BLOOD, SWEAT AND BEER

Australian Rules militia invades Japan

by David Larking

Speak to an Englishman and football can only mean soccer. An American immediately dreams of the pigskin and the glory of the Super Bowl. For a Kiwi, of course, it’s the scream of the Haka and the mighty All Blacks of Rugby Union fame. But to an Australian sports fan, the word can mean only one thing — Australian Rules.

In Japan this game is so poorly understood that the name has been abridged to “AussieBall.”

And it’s not only among the Japanese that the misconceptions flourish. Most foreigners here have a similarly poor understanding of the game that inspires near-religious fervor among its converts.

One group of Australian expats in Tokyo are doing their best to enlighten the uneducated.
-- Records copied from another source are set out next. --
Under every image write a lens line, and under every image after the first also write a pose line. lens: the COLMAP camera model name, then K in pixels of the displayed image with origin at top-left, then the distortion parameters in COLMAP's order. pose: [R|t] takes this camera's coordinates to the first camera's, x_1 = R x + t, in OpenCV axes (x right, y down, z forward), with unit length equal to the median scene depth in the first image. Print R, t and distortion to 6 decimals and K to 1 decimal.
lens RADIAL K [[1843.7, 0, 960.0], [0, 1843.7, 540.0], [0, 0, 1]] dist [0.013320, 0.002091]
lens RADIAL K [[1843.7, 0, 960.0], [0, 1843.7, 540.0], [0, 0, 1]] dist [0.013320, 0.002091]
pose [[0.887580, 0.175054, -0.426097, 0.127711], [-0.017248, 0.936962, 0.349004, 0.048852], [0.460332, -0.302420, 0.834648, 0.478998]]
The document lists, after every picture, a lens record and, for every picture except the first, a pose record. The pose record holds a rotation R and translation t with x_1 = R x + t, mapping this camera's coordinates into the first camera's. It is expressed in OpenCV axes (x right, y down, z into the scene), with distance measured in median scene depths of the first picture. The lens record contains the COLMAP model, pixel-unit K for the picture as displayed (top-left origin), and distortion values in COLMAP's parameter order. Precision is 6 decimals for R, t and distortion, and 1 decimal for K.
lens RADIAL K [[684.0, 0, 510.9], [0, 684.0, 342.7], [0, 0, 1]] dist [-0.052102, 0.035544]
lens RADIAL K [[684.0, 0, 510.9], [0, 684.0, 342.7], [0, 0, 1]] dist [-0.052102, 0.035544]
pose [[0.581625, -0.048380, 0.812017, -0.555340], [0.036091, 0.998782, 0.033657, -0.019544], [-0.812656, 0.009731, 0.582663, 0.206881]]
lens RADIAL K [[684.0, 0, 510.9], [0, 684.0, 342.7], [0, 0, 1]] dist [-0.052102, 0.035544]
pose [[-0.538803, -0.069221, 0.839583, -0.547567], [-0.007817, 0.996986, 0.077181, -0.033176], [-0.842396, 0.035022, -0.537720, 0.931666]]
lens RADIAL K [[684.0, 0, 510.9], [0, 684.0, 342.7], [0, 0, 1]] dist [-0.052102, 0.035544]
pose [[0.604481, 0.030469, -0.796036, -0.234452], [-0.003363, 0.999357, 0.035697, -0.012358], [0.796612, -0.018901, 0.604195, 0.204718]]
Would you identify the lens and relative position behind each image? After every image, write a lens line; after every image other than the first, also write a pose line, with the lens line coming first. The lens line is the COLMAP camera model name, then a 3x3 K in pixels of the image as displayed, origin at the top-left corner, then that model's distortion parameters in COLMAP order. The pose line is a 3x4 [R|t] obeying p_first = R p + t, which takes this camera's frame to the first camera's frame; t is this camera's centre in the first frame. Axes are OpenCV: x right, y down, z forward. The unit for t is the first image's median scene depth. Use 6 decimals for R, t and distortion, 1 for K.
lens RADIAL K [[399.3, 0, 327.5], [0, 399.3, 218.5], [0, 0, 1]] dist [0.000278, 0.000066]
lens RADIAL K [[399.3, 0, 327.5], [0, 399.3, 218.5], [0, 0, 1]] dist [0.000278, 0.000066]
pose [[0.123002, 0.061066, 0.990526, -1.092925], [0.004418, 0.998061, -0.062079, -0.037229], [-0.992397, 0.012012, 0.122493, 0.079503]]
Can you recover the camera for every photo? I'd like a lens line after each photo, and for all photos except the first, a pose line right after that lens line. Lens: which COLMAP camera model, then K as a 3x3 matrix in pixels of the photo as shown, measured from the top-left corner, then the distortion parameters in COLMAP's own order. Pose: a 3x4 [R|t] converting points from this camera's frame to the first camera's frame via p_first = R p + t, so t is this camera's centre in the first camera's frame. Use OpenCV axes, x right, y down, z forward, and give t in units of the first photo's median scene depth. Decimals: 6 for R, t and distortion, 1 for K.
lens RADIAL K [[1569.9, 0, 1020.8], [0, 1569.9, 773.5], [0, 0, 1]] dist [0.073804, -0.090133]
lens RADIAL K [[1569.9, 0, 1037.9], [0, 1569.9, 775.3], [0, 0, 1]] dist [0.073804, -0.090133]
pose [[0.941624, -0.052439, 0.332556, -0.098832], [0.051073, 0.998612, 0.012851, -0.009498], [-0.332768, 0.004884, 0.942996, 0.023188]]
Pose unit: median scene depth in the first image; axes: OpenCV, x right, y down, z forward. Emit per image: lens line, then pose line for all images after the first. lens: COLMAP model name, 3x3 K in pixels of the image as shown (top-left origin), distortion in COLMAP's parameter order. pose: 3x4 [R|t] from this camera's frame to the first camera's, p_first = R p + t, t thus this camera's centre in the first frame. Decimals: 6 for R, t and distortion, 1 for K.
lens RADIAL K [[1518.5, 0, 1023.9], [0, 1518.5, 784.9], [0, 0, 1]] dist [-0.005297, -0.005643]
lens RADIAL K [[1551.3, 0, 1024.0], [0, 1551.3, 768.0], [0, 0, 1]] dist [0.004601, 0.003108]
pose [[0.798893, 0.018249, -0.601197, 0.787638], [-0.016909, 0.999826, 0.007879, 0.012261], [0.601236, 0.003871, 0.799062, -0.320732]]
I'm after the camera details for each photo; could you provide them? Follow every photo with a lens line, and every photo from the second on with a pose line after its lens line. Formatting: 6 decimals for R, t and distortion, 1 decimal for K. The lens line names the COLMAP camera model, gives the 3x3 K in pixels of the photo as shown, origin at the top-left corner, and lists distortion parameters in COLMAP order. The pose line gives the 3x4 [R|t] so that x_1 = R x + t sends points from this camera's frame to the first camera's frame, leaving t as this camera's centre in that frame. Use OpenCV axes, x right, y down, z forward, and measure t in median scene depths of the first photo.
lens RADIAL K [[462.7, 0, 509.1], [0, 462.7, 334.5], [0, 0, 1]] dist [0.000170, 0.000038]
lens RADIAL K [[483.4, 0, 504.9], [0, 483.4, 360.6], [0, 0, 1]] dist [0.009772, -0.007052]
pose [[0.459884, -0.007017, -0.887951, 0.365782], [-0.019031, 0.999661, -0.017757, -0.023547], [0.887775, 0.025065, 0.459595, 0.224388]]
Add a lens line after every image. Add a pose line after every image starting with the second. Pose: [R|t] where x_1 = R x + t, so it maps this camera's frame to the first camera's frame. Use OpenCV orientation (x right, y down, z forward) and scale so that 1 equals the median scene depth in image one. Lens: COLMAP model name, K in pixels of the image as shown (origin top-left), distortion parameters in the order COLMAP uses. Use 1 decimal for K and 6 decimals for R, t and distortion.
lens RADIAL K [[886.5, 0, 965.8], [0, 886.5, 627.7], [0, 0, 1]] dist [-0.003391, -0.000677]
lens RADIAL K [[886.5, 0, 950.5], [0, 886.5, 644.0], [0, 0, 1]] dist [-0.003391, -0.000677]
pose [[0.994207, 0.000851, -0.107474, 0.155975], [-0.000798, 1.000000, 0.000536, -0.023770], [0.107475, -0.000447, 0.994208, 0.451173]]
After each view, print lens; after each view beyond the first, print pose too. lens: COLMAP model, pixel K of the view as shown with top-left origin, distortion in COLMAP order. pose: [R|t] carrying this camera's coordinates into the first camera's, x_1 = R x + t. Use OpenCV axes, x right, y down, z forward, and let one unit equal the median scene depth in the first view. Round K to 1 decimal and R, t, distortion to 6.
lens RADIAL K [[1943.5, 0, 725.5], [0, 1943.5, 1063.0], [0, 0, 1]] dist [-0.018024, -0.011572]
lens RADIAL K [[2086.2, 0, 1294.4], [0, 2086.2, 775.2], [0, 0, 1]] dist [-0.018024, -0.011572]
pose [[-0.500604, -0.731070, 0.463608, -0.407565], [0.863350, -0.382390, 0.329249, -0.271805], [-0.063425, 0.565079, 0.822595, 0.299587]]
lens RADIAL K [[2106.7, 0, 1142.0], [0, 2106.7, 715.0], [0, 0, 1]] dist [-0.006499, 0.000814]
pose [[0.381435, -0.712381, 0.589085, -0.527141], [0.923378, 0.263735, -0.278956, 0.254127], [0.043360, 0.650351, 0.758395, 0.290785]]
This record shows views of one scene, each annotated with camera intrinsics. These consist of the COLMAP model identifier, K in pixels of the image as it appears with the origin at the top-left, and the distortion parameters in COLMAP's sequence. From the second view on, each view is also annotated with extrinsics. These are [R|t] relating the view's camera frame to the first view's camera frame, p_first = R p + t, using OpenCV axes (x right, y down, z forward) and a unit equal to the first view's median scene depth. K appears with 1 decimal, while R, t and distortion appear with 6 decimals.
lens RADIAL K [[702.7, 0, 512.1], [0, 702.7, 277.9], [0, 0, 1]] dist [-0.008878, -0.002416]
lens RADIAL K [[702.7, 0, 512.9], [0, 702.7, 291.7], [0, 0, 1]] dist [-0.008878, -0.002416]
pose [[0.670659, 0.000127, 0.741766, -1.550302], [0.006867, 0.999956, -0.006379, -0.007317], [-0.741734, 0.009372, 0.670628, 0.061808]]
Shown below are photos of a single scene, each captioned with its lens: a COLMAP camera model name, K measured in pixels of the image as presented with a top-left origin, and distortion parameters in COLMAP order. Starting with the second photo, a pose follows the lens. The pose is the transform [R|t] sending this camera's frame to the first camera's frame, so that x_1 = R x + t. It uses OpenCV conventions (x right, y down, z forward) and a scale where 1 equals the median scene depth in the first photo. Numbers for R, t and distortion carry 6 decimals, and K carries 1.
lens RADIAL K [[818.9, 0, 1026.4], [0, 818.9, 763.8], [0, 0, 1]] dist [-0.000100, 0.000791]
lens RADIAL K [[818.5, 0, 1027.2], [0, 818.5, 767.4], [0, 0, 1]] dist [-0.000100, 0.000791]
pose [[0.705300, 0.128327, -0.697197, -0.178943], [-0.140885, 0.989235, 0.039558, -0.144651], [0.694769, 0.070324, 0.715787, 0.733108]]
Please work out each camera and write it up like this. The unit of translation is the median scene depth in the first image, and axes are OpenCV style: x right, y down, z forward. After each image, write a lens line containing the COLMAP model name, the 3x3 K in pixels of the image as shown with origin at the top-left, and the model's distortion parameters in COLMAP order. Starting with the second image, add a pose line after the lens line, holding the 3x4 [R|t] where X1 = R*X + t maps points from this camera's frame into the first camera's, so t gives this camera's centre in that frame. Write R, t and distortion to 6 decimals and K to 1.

The Goannas Australian Rules Football Club is a bastion of Australian culture in Tokyo.

In their clubhouse in Shinjuku (appropriately called the Clubhouse), this group of football-deprived antipodeans have attempted the near-impossible — an Aussie Rules club in the middle of a concrete jungle.

If you’re imagining a typical football club, complete with training field, gym and the other trappings often found among the chest-beating misogynist culture endemic to body-contact sports the world over, then think again.

About the only thing this clubhouse has in common with its Australian contemporaries is beer and a love of football.

If this all sounds a little facetious, then it’s simply because the club does not take itself particularly seriously.

Like many of the expat sporting organizations in Japan, it is more an excuse for a party than a concerted effort to play top-quality sport.

Club President Callum McAree said the club was established about 10 years ago with the sole purpose of getting a game of footy.

With that end in mind, the founders of the club approached local universities and went on a recruitment drive.

“The club set up stalls at universities and asked the students if they wanted to play. We guaranteed a trip to Australia once a year and that helped rope them in,” McAree said.

The organizational aspect of establishing a league in Japan is fraught with problems. Currently there are only three clubs in Japan — all in the Tokyo area.

The university club is the Goannas’ main competition. Known as the Samurai, the playing personnel include students ranging from freshmen to seniors.

“The Samurai have players from Waseda, Senshu and Keio universities. The average age of their players is 19 and the average age of our players is 29,” McAree said, adding that while the skill level of the Japanese is not as good as the Aussies, they more than make up for it in fitness.

The other club in the area — the Go-Kongs — consists of former Samurai players. Also known as the Old Boys, these guys invariably drifted away from the game after completing university.

Many of them, however, wandered back over the years and formed a new club.

The Goannas’ organizing committee aims to play a game every two weeks, with training on the other week in Yoyogi Park. As McAree explains, however, this is not always possible.

“During university holidays, the main opposition just disappears,” he said.

“The hardest part of the organization is securing the grounds. We played at Ibaraki recently and had a good-size field, but often we have to settle for soccer or rugby grounds.”

A major problem with recruiting is the lack of exposure in Japan. McAree said many Japanese initially think they are signing up for a game that is similar to rugby.

“You can’t get Aussie Rules on any channel over here. The Australian Football League sends us their official highlights tape — what they would show on overseas cable television stations that want to show a package of highlights. We show that tape in our clubhouse in Shinjuku three nights a month,” he said.

One of the more challenging aspects of introducing the game in Japan is simply trying to explain the rules.

While most sports resemble a lawless ballet of confusion to the uninitiated, Aussie Rules can appear to be a lawless war of confusion — where the object is to maim and disfigure the opposition. Getting over these stereotypes can be difficult.

With the establishment of three teams in Tokyo, the league is beginning to take off in Japan.

There has been talk of a team from Osaka, and the idea of a Yokohama club has been going around for a while. Unfortunately neither has developed yet.

Support from the AFL has only come about recently. The Australian administrative body is actively promoting the game in various locations throughout the world, according to Football Administration Officer Roger Berryman.

“The situation at the moment is that we have other international leagues established, but they’re much further down the track in terms of development than Japan,” Berryman said.

“If we were to establish a league in Japan, we’d have to look at what the participation rate is like — the number of players and the number of clubs.”

While the AFL has no current development plans for Japan, that possibility has not been ruled out for the future.

“We would establish a senior league first and then look at junior development,” Berryman said. “Obviously we would prefer it to be local players rather than a bunch of expat Aussies having a kick.”

McAree is more optimistic about the possibility of an official league here. He says the participation rate of the locals is much higher here than in most areas of Southeast Asia.

The highlight of the Japan Aussie Rules season is the annual Japan vs. Australia derby, which is played over two days in Nagano.

While the game is not nearly as serious here as it is in Australia, the annual international game is no laughing matter.

“The Japanese boys get really fired up when they pull on the Japan jersey,” McAree said.

“One player shaved his head except for a circle of hair which he died red. With his white skull it looked just like the Japanese flag.”